Differential resource allocation to offspring size at birth can impact postnatal development and survival (Mousseau and Fox, 1998b). In fish, body size is linked to locomotor performance (Gibb et al., 2006). Smaller offspring are likely to perform worse on fast-start escapes (Dial et al., 2016), presumably decreasing survival probability in environments with high predation risks. Prey-capture abilities immediately after birth also heavily depend on swimming performance. Newborn live-bearing fish are super-precocial, having functional prey-capture abilities at birth and relying on active exogenous feeding after birth (Lankheet et al., 2016). Moreover, they rapidly develop the visuo-motor skills required for prey capture during the first days after birth and effectively improve their success rate, promoting food uptake and survival (Lankheet et al., 2016). Offspring size thus affects locomotor performance and prey-capturing abilities after birth. However, it is still unknown to what extent restricted maternal food availability during pregnancy affects offspring swimming performance in fast-start escapes and in prey capture after birth.

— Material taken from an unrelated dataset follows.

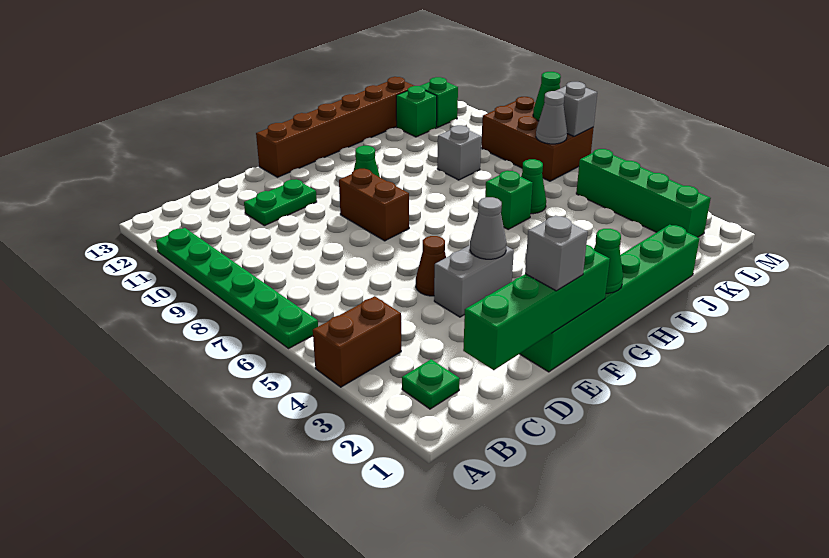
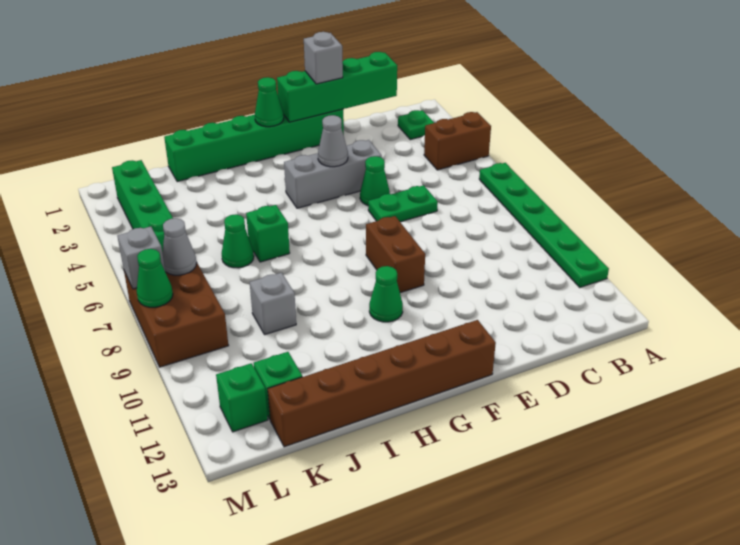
green 1x2 plate [244,180,317,226] -> green 1x2 plate moved to [368,185,438,222]
grey 1x2 brick [434,245,514,317] -> grey 1x3 brick [284,140,382,208]
brown 1x1 cone [416,236,446,296] -> green 1x1 cone [360,156,390,206]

Here, we examine the effects of maternal food restriction during pregnancy on growth and locomotor performance of offspring after birth in the matrotrophic fish species Phalloptychus januarius Hensel 1868 (family Poeciliidae). If matrotrophy is maladaptive under these circumstances, one may expect differences in offspring size as well as locomotor performance. Specifically, we measured: (i) size and body fat of offspring at different ages (i.e. 0 and 7 days), (ii) fast-start escape performance at birth, and (iii) swimming kinematics while feeding during the first week after birth, to quantify immediate and early postnatal effects of food restriction during pregnancy on offspring size, quality, and locomotor performance. As a proxy for locomotor performance, we focused on mean and maximum speed and acceleration of fast starts and feeding actions. By combining the different measurements, we reveal consequences of maternal food restriction for life-history variation and its implications for the quality and performance of newborn fish in a placental species.